"""

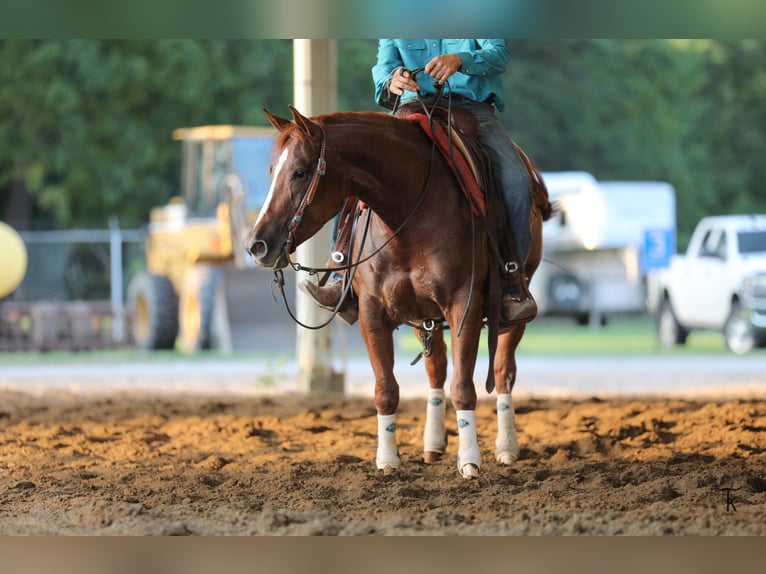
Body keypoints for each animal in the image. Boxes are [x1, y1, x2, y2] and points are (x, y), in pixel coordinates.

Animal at [246, 105, 552, 479]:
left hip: (510, 310)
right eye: (272, 170)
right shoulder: (372, 313)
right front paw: (388, 460)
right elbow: (386, 389)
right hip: (423, 318)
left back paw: (506, 447)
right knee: (437, 369)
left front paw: (469, 461)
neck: (410, 212)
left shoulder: (462, 306)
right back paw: (433, 445)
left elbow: (464, 388)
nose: (257, 246)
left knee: (503, 371)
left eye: (300, 172)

"""

INSTRUCTIONS TO FOLLOW — Please work out how many lines in the listing above contain the string "left", and answer with that number only.

ANSWER SECTION — 7